(Stored data entries)
★ ★ ★ ★ ★ ★ ★

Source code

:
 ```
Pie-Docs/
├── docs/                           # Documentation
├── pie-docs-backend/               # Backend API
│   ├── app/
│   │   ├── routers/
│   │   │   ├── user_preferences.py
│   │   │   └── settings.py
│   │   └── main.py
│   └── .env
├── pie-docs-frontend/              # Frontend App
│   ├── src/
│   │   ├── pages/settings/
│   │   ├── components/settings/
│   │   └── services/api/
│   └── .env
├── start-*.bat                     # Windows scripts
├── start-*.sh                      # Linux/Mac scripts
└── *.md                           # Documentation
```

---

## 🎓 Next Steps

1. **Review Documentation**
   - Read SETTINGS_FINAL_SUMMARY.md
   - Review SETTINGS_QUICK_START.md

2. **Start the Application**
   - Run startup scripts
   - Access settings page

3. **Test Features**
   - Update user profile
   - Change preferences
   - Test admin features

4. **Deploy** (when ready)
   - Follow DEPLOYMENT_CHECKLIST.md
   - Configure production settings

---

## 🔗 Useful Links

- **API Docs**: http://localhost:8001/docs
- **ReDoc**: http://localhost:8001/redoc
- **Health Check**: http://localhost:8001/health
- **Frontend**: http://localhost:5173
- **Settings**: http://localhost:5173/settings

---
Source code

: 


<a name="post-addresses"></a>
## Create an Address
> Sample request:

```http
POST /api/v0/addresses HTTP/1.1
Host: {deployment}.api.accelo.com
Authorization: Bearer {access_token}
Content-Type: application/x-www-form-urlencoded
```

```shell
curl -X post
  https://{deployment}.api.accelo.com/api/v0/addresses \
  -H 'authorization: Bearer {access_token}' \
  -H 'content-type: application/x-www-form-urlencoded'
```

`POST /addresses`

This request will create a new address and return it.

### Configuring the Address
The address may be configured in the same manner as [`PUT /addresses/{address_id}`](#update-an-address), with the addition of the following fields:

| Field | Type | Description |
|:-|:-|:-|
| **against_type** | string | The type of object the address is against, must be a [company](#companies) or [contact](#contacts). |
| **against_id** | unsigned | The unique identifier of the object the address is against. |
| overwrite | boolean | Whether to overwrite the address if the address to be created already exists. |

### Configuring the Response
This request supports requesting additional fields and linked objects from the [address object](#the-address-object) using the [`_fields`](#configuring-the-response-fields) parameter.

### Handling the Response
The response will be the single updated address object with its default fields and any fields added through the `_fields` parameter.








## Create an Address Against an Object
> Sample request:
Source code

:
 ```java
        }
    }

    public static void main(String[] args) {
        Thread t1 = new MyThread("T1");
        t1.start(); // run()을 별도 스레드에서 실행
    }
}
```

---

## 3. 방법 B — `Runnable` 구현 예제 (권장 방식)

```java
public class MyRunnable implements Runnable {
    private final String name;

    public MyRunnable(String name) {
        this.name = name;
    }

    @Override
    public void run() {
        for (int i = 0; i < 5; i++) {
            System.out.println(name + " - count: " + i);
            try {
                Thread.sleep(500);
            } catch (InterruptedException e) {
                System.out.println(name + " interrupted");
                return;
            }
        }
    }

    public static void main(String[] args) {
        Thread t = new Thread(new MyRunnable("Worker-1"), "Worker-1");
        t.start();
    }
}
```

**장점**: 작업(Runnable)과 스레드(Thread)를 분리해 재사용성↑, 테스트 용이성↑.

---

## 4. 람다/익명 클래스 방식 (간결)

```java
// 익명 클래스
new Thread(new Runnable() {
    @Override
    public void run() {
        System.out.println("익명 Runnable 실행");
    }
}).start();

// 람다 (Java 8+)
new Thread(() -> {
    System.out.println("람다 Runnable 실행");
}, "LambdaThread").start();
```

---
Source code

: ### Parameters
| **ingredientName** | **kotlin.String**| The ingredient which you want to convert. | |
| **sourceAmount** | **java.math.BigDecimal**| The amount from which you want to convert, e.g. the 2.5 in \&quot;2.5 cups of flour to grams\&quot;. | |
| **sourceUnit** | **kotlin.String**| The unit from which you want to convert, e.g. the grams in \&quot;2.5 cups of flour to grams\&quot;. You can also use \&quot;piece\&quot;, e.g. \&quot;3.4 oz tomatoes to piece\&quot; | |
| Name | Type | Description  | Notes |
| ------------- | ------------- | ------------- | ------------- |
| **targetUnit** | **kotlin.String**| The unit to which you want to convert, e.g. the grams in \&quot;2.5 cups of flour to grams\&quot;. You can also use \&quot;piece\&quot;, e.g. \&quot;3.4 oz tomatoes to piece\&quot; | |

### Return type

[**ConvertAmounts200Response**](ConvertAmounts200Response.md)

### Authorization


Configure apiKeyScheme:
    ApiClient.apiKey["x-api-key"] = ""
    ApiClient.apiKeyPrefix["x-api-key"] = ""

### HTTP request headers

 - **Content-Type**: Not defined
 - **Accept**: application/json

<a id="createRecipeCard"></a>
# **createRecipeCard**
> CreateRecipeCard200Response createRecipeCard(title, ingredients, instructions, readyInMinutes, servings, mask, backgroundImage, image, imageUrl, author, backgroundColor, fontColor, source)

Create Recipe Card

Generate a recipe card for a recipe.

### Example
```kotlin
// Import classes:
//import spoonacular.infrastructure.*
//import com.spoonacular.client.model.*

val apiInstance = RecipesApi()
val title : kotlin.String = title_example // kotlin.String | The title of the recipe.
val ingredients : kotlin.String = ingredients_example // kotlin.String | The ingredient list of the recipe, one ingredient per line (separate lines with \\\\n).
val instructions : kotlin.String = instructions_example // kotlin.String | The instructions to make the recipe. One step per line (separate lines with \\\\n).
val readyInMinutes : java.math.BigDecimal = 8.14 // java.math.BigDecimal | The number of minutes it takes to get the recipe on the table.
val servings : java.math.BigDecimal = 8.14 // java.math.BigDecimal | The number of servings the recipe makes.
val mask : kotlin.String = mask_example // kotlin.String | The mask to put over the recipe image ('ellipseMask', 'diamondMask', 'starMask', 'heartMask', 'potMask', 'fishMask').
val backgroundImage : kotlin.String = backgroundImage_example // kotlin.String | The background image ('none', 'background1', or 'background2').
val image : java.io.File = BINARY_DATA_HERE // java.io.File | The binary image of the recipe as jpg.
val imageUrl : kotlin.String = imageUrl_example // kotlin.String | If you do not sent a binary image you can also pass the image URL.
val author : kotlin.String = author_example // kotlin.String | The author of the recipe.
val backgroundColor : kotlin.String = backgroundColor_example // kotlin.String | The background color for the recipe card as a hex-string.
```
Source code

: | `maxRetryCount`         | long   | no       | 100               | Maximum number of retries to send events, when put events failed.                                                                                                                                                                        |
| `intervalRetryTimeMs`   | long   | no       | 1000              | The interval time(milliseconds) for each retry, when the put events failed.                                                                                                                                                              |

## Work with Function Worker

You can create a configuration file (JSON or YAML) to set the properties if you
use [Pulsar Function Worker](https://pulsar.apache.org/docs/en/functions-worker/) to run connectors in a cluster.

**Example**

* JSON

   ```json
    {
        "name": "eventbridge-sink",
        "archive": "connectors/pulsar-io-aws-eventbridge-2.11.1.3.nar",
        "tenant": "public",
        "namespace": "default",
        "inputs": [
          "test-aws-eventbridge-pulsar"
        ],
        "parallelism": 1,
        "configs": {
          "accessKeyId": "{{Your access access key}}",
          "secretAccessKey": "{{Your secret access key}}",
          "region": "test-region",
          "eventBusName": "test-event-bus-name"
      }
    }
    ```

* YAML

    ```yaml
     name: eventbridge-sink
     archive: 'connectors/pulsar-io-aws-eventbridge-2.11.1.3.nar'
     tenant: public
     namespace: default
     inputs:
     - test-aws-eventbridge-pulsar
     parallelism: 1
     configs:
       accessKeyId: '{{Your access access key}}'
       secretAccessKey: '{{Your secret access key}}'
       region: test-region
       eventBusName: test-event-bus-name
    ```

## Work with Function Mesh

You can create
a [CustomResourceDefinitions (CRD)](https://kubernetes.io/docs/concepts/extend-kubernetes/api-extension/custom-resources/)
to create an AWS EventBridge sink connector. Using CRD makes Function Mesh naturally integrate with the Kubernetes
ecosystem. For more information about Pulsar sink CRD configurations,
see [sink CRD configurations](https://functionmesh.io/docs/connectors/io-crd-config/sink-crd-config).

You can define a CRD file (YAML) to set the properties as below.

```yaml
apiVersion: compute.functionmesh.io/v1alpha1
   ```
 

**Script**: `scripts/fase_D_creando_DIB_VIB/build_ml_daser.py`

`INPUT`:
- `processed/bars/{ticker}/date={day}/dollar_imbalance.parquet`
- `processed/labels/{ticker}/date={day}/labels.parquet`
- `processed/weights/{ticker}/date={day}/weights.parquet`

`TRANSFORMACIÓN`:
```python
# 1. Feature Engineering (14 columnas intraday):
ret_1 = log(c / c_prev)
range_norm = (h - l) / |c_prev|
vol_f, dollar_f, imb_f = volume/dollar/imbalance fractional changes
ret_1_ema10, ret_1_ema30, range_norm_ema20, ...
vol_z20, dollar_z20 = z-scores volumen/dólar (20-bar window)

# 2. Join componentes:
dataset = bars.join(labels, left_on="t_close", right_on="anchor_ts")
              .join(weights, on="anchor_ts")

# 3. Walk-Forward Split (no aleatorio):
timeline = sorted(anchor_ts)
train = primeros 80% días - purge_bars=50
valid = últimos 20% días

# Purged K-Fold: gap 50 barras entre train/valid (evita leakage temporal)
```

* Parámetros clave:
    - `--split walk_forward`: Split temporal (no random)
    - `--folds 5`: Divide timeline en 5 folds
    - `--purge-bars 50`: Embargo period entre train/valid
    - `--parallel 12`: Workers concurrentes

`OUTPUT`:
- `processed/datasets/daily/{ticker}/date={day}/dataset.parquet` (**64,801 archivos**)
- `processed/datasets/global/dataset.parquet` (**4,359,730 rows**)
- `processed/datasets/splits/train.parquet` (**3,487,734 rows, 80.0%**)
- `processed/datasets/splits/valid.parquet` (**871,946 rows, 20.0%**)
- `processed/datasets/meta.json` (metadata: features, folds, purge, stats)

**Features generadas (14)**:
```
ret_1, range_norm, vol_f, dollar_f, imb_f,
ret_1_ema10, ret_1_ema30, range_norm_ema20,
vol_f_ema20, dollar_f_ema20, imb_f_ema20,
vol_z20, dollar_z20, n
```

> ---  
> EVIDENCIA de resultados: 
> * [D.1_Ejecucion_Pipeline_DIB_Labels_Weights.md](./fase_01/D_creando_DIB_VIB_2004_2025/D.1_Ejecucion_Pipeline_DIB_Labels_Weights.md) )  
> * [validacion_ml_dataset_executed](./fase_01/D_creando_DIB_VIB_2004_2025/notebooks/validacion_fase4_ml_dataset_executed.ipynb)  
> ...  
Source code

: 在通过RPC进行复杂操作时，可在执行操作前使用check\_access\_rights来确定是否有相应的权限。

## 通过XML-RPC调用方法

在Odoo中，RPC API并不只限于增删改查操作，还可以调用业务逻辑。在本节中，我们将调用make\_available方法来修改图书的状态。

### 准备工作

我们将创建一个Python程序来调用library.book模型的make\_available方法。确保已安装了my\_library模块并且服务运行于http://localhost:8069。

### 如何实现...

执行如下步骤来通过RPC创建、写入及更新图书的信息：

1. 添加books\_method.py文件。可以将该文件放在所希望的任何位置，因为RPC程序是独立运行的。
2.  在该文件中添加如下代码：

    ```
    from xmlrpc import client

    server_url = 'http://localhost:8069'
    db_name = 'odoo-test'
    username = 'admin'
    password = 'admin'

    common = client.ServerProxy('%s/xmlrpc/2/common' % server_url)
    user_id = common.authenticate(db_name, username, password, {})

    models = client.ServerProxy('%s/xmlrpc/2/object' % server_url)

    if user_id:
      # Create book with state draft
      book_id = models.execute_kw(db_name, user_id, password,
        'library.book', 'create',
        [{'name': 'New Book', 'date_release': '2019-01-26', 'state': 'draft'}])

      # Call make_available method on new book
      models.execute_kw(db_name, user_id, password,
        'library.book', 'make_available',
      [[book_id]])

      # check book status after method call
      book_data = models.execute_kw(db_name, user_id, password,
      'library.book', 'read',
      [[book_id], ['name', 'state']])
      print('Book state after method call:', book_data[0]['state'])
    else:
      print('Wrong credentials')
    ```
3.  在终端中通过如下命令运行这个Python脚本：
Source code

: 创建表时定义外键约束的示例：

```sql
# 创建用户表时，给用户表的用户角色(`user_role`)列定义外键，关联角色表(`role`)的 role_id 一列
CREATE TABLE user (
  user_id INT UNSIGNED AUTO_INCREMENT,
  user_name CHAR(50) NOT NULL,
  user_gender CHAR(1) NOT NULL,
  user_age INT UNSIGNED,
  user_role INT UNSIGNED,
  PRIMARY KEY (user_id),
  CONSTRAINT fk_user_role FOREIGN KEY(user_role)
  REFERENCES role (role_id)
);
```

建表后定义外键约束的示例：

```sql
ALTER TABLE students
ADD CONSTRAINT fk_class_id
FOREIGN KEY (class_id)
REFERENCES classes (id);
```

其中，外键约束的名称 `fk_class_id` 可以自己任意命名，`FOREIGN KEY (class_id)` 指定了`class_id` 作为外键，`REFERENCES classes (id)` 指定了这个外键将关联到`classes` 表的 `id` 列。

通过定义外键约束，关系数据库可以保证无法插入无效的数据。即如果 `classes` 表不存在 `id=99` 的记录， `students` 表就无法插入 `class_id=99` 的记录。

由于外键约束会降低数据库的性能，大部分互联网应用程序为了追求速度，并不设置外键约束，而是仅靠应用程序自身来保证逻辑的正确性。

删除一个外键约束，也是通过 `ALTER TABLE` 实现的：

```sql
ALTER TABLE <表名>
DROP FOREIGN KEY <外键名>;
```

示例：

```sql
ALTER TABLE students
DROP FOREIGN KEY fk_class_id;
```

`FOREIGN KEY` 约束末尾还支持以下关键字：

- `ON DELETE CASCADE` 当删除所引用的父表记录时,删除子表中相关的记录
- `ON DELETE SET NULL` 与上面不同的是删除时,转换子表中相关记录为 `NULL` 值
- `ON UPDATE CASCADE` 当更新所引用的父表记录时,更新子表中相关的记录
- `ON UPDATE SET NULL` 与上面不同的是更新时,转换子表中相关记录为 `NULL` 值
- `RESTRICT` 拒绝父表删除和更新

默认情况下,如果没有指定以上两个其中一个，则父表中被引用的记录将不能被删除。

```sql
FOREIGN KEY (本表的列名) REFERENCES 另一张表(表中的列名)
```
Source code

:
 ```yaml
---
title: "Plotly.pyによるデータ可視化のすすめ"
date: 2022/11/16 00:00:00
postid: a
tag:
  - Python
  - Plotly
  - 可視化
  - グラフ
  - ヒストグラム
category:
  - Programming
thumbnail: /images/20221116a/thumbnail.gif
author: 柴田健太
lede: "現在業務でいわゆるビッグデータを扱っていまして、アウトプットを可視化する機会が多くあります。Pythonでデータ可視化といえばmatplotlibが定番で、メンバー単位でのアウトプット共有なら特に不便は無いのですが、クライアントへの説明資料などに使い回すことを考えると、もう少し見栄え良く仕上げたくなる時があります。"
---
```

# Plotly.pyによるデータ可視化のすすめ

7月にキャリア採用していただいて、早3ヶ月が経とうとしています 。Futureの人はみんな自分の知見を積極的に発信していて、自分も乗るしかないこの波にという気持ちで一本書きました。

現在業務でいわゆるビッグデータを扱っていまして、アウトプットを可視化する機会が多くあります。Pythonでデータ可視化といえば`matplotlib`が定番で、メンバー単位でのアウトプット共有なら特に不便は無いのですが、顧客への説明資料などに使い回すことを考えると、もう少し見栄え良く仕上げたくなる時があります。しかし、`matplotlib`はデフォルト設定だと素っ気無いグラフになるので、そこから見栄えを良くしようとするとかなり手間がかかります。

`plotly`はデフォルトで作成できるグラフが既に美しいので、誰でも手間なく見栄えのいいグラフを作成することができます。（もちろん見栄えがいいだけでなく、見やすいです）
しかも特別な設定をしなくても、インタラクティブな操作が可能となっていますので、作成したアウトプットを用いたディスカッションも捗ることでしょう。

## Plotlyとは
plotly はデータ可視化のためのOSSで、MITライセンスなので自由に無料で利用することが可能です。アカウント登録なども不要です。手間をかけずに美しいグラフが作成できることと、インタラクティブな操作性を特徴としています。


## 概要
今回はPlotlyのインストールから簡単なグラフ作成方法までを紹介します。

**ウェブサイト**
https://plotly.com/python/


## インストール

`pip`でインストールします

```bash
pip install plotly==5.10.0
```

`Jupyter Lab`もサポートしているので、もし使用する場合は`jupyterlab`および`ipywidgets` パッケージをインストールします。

★ ★ ★ ★ ★ ★ ★

ABOUT THIS TASK: The lines above from the one containing "由于外键约束会降低数据库的性" through the one containing "7月にキャリア採用していただ" are to be set down exactly, and no others.

OUTPUT BELOW:
由于外键约束会降低数据库的性能，大部分互联网应用程序为了追求速度，并不设置外键约束，而是仅靠应用程序自身来保证逻辑的正确性。

删除一个外键约束，也是通过 `ALTER TABLE` 实现的：

```sql
ALTER TABLE <表名>
DROP FOREIGN KEY <外键名>;
```

示例：

```sql
ALTER TABLE students
DROP FOREIGN KEY fk_class_id;
```

`FOREIGN KEY` 约束末尾还支持以下关键字：

- `ON DELETE CASCADE` 当删除所引用的父表记录时,删除子表中相关的记录
- `ON DELETE SET NULL` 与上面不同的是删除时,转换子表中相关记录为 `NULL` 值
- `ON UPDATE CASCADE` 当更新所引用的父表记录时,更新子表中相关的记录
- `ON UPDATE SET NULL` 与上面不同的是更新时,转换子表中相关记录为 `NULL` 值
- `RESTRICT` 拒绝父表删除和更新

默认情况下,如果没有指定以上两个其中一个，则父表中被引用的记录将不能被删除。

```sql
FOREIGN KEY (本表的列名) REFERENCES 另一张表(表中的列名)
```
Source code

:
 ```yaml
---
title: "Plotly.pyによるデータ可視化のすすめ"
date: 2022/11/16 00:00:00
postid: a
tag:
  - Python
  - Plotly
  - 可視化
  - グラフ
  - ヒストグラム
category:
  - Programming
thumbnail: /images/20221116a/thumbnail.gif
author: 柴田健太
lede: "現在業務でいわゆるビッグデータを扱っていまして、アウトプットを可視化する機会が多くあります。Pythonでデータ可視化といえばmatplotlibが定番で、メンバー単位でのアウトプット共有なら特に不便は無いのですが、クライアントへの説明資料などに使い回すことを考えると、もう少し見栄え良く仕上げたくなる時があります。"
---
```

# Plotly.pyによるデータ可視化のすすめ

7月にキャリア採用していただいて、早3ヶ月が経とうとしています 。Futureの人はみんな自分の知見を積極的に発信していて、自分も乗るしかないこの波にという気持ちで一本書きました。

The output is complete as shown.